Peace FM was in a vulnerable location during the height of the North East Nigeria insurgency that forced more than 2 million people to leave their homes . It lies on the outskirts of Maiduguri, on a contentious road that many fighters use to come into town to carry out attacks. The ongoing risks are at the forefront of Fatima’s mind. “We still stop broadcasting by 5:30pm, so [our staff] can get home before dark,” she says.

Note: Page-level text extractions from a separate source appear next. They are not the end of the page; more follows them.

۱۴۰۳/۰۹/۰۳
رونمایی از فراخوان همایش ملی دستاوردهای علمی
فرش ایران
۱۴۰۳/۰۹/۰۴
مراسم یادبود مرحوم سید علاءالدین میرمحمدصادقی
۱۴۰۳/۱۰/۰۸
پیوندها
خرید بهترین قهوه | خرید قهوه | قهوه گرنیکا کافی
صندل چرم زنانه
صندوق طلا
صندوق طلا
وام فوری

It’s not surprising to hear people in the media talk defiantly about their responsibility to stay on air during a crisis. What is striking is how many women in the media are leading the charge. Fatima is the north east’s first and only female station manager. She was appointed in 2015, after studying mass communication and climbing the ranks of Borno Radio Television Corporation (BRTV) – the state’s broadcaster. Today, women are producing and presenting some of Peace FM’s most popular health, politics and current affairs programmes. “I give female employees lots of extra opportunities so they feel motivated”, she explains. “If we are invited for training, two out of every three participants sent from Peace FM will be women”. For a change, we heard male employees grumbling about equal opportunities.

As we make our way around other stations in Maiduguri, we encounter the same boldness and vibrancy amongst the female production staff. At Lafia Dole, the community station down the road, Abigail Henry is the Head of News. Her reason for working in the media is simple, even if being a female boss isn’t. “I have a flair for going out and finding out what’s going on in my community. But sometimes people don’t want to do what you ask of them. If you send reporters out to gather news you have to beg, you have to continue asking them to do things.”

Abigail Henry, Head of News, Lafia Dole Community Radio Station

Elizabeth Ameh is a reporter for the University of Maiduguri’s campus radio. She was gathering vox pops outside on the day we visited her station. “I am not afraid for now because of the level of peace that has been sustained. Honestly, I don’t have that fear anymore. I can go out and interview people, get information…I’ve been doing that, and I’ll continue.”

It’s true that women continue to face huge challenges in Northern Nigeria. And they’ve been particularly vulnerable in the Boko Haram conflict – subjected to violence and rape and accounting for the highest numbers of displaced people. But just like many places at the centre of conflict or disaster, the richness and complexity of people’s lives often gets lost. Fatima and a lot of the women we spoke to are determined to change that. “We won’t want people telling our stories for us. We have to do this on our own.”